§ TASK INSTRUCTIONS:
The answer must be every line of the records below that contains the word "fabric", copied out.

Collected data
┌──

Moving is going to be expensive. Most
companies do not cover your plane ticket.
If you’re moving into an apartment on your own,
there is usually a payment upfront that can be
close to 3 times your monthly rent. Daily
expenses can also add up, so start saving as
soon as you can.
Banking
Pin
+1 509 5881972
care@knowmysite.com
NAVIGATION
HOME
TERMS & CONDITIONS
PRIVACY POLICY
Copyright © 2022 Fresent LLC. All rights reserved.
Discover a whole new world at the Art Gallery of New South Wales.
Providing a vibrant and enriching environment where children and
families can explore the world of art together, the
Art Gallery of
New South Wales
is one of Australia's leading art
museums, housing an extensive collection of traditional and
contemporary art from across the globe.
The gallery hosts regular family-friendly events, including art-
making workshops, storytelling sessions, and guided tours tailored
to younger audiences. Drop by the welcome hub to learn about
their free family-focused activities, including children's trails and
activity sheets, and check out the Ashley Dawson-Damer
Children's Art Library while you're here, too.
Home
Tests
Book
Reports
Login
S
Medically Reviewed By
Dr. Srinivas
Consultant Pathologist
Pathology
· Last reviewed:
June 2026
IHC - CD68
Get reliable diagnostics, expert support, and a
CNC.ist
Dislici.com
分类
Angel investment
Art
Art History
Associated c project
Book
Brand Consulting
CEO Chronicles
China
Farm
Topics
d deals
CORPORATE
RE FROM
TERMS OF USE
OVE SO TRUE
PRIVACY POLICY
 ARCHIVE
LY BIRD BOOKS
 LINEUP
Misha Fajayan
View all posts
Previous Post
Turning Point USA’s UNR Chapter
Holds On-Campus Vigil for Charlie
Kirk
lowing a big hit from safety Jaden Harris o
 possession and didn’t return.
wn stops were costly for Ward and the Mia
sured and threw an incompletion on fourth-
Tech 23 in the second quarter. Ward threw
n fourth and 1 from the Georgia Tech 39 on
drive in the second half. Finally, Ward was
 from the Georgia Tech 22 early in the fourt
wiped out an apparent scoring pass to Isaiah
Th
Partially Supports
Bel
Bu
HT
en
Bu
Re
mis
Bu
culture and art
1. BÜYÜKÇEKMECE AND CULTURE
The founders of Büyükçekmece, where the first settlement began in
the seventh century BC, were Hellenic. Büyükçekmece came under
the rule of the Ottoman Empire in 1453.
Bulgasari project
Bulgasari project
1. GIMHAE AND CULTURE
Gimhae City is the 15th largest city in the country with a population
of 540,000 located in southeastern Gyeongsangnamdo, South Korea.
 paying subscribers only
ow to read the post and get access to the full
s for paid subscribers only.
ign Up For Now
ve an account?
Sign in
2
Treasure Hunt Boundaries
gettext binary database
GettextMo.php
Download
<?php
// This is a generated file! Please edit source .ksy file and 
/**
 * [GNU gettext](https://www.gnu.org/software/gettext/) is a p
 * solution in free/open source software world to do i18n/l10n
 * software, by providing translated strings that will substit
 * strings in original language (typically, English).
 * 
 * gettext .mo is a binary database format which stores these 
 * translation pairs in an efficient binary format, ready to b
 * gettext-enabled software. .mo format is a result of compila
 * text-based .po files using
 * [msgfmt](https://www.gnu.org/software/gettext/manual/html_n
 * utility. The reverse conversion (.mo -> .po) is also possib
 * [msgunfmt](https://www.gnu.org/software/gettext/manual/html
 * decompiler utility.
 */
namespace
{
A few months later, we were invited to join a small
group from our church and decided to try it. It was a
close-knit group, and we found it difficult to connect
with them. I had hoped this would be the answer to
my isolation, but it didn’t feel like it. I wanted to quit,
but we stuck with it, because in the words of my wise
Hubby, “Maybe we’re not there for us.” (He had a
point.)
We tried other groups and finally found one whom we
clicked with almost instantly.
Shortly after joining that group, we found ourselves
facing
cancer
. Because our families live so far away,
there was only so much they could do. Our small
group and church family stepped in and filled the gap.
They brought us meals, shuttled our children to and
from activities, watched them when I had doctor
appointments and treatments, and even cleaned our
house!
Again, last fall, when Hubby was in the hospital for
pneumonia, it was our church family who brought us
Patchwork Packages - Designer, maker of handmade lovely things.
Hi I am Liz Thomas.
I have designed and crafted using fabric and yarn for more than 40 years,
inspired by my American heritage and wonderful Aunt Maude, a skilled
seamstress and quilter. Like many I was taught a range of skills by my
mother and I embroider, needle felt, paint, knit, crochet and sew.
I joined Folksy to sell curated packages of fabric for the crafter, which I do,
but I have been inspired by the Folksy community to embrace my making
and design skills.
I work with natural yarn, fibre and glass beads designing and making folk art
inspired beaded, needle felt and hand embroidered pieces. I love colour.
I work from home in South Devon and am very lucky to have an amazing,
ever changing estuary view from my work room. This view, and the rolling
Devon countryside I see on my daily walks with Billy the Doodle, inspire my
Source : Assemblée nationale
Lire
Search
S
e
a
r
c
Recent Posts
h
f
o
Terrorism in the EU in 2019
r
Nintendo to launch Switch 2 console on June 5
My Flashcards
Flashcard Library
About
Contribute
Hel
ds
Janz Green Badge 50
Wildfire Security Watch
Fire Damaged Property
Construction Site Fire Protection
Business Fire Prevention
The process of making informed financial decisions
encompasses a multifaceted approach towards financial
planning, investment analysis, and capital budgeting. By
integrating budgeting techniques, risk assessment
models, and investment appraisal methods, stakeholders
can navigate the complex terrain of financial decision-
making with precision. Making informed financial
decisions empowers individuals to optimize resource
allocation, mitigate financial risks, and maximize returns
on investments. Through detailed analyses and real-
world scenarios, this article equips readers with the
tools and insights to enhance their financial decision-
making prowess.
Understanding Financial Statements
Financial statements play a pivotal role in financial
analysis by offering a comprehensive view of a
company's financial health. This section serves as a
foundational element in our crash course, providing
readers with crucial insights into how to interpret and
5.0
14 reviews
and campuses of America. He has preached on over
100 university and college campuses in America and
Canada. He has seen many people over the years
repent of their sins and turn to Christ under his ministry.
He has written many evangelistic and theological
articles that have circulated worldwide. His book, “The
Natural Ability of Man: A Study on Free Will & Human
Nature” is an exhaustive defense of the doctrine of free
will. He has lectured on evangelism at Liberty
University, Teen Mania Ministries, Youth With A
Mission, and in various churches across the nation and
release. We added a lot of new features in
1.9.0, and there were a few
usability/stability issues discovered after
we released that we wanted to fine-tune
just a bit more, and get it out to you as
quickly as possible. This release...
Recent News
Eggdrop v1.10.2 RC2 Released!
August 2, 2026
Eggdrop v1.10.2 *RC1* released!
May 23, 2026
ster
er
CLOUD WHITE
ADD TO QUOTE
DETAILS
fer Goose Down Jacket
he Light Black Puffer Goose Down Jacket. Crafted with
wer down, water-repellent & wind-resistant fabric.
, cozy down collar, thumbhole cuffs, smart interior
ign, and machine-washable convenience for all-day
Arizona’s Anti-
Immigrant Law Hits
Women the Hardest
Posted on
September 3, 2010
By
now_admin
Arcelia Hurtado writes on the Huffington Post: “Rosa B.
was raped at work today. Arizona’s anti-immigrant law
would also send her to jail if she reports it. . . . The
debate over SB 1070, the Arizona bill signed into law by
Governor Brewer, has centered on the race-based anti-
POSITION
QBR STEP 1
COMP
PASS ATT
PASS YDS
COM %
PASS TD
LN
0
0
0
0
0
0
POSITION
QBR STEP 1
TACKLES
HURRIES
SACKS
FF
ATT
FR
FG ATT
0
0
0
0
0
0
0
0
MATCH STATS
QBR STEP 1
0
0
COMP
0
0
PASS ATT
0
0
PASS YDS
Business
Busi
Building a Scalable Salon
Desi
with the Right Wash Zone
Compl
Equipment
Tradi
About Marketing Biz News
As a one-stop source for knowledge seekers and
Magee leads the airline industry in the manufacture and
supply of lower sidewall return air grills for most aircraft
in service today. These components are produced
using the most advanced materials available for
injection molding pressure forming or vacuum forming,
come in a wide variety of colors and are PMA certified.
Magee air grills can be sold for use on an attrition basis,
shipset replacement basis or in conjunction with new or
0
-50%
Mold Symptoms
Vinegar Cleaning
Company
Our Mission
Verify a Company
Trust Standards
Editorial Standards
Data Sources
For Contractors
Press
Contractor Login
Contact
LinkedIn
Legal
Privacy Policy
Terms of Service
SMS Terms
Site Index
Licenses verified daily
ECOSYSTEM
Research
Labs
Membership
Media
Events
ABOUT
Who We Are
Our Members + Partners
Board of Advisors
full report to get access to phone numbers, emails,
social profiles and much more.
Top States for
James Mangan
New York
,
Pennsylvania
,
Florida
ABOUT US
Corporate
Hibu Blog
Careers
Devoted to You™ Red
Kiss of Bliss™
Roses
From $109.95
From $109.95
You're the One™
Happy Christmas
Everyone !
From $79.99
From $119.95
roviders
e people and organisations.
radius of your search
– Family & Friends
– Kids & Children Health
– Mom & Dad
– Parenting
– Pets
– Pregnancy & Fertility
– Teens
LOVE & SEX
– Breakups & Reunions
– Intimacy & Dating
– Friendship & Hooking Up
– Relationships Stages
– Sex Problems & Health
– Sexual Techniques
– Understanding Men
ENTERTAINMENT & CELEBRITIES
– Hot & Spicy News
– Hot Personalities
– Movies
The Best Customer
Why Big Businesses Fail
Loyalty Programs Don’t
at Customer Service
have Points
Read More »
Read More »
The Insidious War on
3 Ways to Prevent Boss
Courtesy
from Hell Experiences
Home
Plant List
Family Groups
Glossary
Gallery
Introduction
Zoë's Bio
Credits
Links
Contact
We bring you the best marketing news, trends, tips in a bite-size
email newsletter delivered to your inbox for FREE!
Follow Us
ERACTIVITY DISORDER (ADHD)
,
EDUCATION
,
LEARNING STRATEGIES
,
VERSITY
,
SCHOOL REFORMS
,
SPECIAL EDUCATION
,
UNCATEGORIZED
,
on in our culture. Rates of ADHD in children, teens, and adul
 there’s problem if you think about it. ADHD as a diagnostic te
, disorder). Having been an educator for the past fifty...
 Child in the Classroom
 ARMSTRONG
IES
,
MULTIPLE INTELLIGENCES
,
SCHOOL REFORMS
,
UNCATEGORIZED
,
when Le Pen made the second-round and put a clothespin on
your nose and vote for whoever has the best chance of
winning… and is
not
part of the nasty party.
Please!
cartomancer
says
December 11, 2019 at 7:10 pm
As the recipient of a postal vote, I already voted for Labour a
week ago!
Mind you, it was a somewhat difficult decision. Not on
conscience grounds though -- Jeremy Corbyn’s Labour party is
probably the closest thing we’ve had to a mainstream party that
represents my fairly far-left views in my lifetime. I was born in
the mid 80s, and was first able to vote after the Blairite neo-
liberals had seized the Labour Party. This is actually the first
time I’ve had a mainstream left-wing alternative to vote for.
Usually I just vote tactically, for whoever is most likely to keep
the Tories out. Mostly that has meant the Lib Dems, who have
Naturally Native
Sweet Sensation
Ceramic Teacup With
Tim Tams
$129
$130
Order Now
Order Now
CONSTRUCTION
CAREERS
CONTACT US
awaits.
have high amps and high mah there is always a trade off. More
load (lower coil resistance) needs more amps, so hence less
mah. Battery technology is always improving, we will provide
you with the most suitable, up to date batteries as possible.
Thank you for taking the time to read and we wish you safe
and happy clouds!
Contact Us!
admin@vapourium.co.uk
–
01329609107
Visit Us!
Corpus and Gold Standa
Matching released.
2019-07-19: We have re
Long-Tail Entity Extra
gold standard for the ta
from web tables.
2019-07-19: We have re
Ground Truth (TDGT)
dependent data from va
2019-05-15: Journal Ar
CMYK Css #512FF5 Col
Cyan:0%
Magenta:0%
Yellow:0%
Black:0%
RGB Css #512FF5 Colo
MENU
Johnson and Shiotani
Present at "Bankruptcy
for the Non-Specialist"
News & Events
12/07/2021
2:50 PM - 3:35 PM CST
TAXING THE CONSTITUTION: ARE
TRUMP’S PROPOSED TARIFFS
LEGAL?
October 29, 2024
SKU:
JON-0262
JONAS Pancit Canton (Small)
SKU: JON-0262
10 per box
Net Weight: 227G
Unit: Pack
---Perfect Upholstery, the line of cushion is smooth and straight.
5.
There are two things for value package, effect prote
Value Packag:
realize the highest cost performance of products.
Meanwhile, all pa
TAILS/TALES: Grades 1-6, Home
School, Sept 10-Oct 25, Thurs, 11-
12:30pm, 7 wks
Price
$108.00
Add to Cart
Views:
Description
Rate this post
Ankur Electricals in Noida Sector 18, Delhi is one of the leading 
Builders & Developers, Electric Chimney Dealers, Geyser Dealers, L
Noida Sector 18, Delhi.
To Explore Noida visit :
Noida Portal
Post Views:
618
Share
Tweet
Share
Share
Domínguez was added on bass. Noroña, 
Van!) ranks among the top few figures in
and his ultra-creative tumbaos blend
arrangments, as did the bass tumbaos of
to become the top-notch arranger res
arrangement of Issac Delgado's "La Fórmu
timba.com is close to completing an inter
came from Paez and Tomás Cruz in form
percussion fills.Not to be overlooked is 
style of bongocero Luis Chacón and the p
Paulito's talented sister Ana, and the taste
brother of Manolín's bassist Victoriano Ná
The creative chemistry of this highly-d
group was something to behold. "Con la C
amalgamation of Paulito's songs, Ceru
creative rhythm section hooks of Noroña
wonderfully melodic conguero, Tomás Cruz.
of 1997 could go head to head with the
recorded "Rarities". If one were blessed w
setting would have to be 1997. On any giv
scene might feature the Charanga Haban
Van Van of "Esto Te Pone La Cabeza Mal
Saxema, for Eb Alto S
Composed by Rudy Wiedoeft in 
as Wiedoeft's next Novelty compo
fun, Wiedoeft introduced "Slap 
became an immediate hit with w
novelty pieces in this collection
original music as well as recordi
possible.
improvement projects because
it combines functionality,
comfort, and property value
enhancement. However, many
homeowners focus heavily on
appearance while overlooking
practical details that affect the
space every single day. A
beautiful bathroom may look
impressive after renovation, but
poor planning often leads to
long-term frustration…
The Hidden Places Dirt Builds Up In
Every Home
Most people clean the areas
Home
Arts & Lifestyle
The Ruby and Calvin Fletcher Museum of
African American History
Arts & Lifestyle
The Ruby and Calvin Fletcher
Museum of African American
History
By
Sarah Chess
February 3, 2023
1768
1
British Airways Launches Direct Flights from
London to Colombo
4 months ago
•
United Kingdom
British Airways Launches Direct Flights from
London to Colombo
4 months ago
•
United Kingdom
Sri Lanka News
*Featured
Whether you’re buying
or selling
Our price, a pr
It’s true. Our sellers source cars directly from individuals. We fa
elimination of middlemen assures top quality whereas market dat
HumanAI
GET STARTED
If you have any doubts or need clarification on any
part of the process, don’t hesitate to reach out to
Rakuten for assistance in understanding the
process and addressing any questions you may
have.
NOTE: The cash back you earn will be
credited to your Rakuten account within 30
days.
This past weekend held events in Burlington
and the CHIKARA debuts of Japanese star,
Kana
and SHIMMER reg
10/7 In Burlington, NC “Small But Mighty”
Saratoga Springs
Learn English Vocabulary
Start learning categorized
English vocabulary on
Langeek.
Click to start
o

└──

§ RESPONSE:
I have designed and crafted using fabric and yarn for more than 40 years,
I joined Folksy to sell curated packages of fabric for the crafter, which I do,
wer down, water-repellent & wind-resistant fabric.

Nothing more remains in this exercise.